There’s been a noticeable “anti-woke” shift at Pixar recently, or at least that’s how many observers are interpreting the studio’s latest decisions under chief Pete Docter.
A THR report details the development and cancellation of Pixar’s “Be Fri,” a project ultimately scrapped under Docter’s authority. The film first drew renewed attention after a related Wall Street Journal report following the release of “Hoppers,” which confirmed it had been in development for years before being dropped in late 2023.
“Be Fri,” directed by Kristen Lester, was inspired by her own experience of a teenage friendship falling apart. The story followed two girls whose bond fractures after discovering their favorite Sailor Moon–style show is real, sending them on a universe-spanning mission to save humanity.
Here’s the interesting part, which will be quoted by many outlets: a former staffer said feedback from Pixar bigwigs, and that would likely, primarily, include Docter, repeatedly questioned whether boys could relate to the story, and claimed there was concern about “Be Fri” being seen as a “girl power” movie.
The project reportedly went through four major iterations and was close to animation when it was halted.
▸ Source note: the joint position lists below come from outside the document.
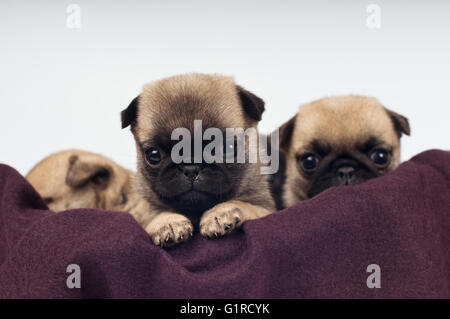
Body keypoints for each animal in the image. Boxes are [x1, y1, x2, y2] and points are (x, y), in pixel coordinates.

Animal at [121, 72, 274, 248]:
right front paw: (167, 222)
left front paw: (221, 212)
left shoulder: (266, 209)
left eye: (228, 148)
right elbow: (154, 215)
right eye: (154, 155)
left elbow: (244, 204)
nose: (191, 167)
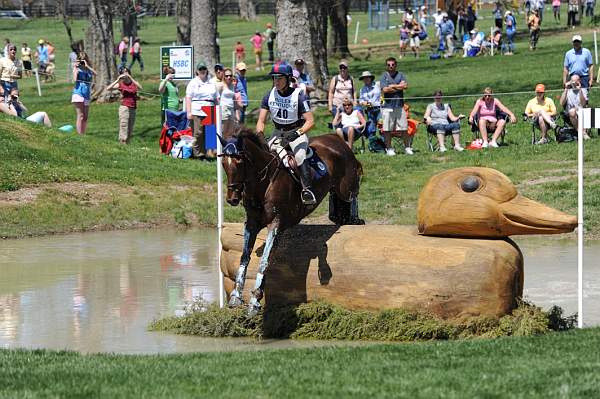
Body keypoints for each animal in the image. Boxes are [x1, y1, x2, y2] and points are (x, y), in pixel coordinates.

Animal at [218, 128, 364, 316]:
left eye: (239, 161)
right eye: (223, 163)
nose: (232, 199)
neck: (263, 183)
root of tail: (335, 137)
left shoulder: (276, 224)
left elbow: (264, 261)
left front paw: (254, 301)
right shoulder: (251, 223)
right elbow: (244, 256)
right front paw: (236, 296)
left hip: (346, 186)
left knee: (354, 191)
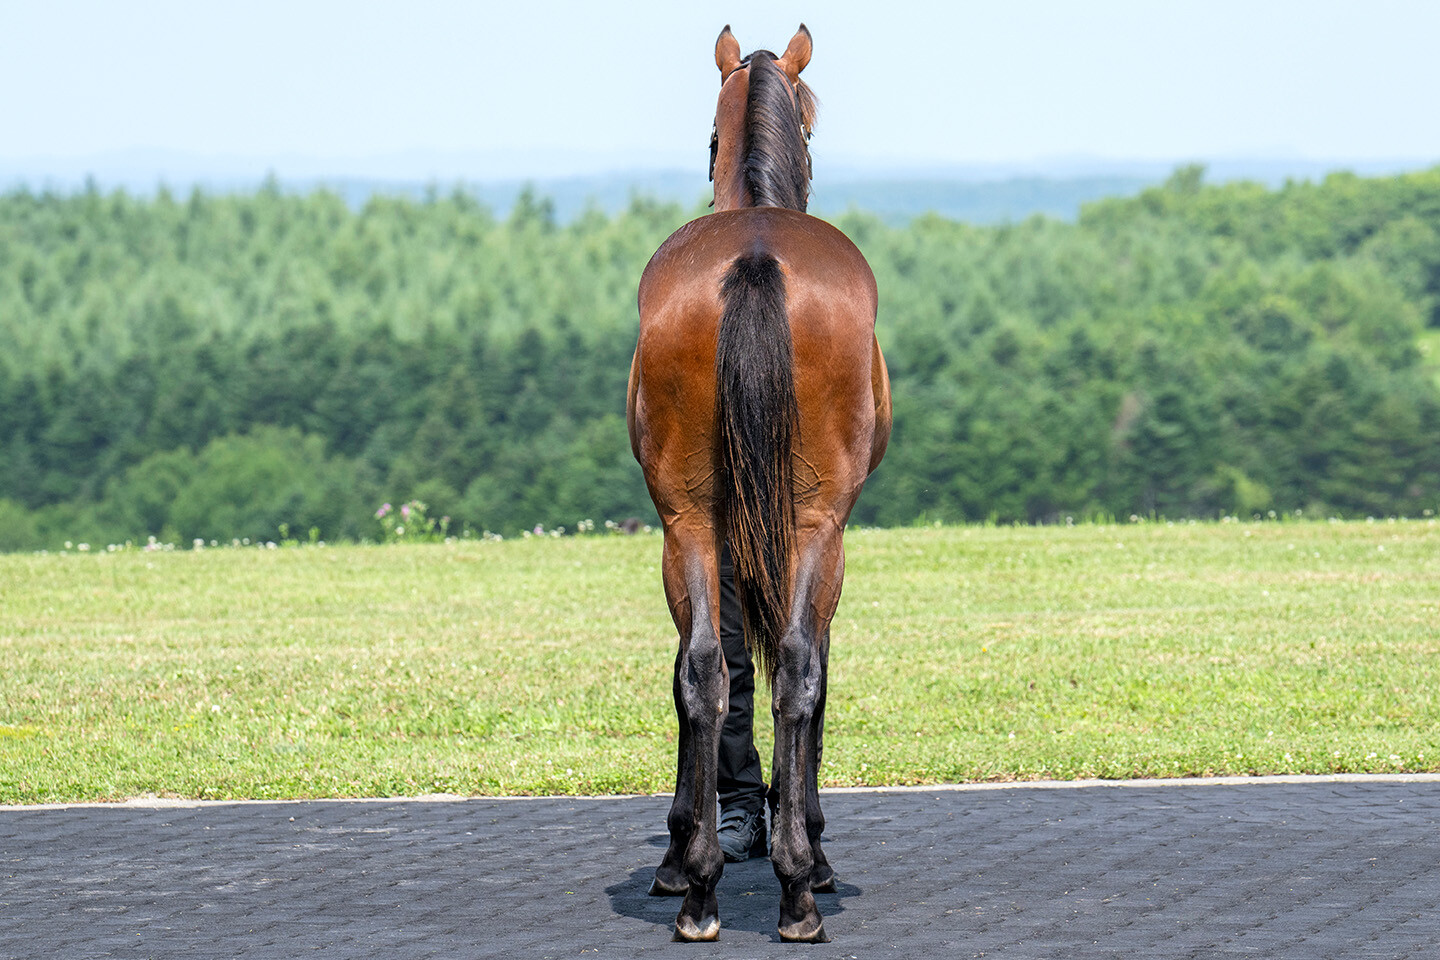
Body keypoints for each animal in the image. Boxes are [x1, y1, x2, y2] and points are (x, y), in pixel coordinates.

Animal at [627, 24, 887, 944]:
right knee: (798, 665)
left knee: (706, 670)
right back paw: (796, 883)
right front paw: (809, 841)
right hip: (813, 525)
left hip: (694, 523)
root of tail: (756, 253)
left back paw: (700, 884)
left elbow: (710, 669)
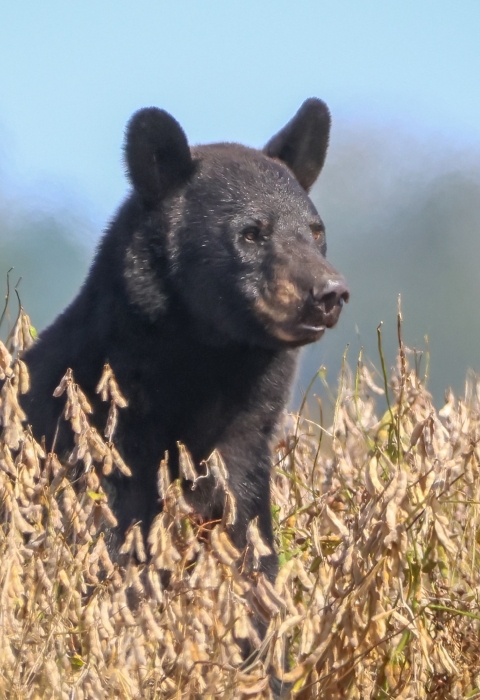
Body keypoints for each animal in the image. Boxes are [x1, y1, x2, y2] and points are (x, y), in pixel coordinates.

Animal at [22, 98, 348, 581]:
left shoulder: (243, 448)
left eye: (316, 230)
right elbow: (118, 546)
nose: (328, 293)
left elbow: (249, 542)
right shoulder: (99, 448)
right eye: (251, 232)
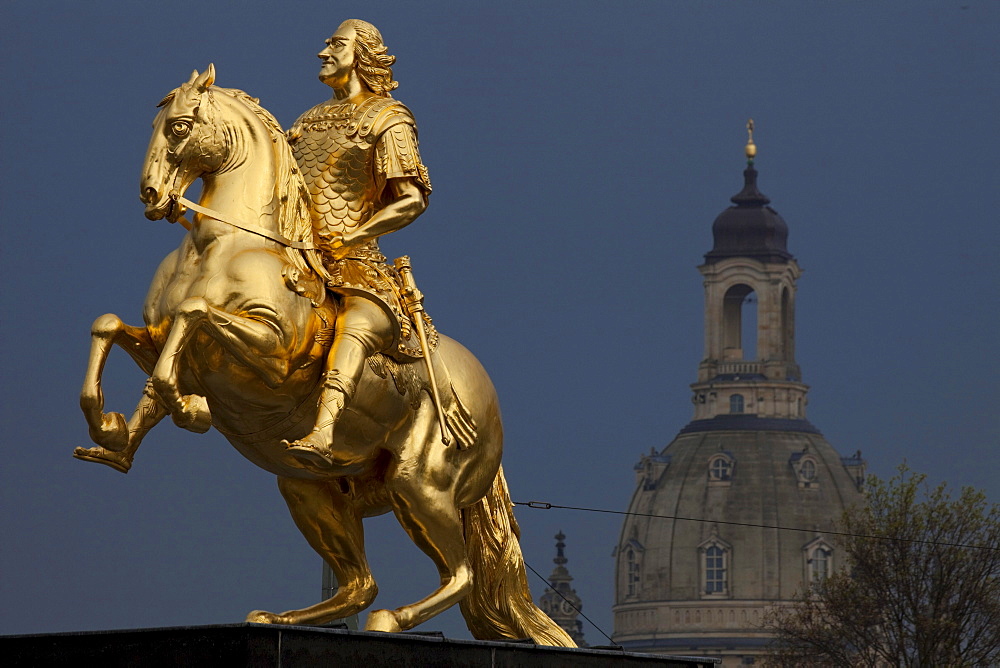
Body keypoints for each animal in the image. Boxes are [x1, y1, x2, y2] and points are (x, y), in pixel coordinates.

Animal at [74, 64, 576, 648]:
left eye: (179, 126)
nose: (151, 194)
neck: (223, 246)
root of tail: (486, 401)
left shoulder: (275, 358)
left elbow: (192, 317)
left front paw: (187, 407)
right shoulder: (155, 339)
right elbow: (115, 329)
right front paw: (112, 432)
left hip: (420, 483)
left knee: (460, 575)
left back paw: (389, 619)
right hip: (307, 489)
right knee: (361, 585)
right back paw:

After further review, Disney requested another major overhaul, prompting a rushed six-week rewrite effort that ultimately failed to save the film.
This latest Pixar report comes just a year after I reported about the chaos behind Pixar’s “Elio,” a production in deep turmoil — a once-promising original that had quietly become one of the studio’s most troubled efforts in years. “Elio” was gutted from the inside, a victim of executive meddling due to it originally featuring an 11-year-old gay protagonist, which greatly concerned Docter.
Pixar brass, still licking its wounds from the 2023 “Lightyear” backlash, not to mention the controversy around the transgender storyline removed from the “Win or Lose” series, pushed “Elio” director Adrian Molina out, and “masculinized” the film.
Pixar leadership has defended its approach to these story adjustments, with Docter previously telling the WSJ that the studio aims to avoid putting parents in situations where entertainment forces difficult conversations before they’re ready. “We’re making a movie, not hundreds of millions of dollars of therapy,” he said.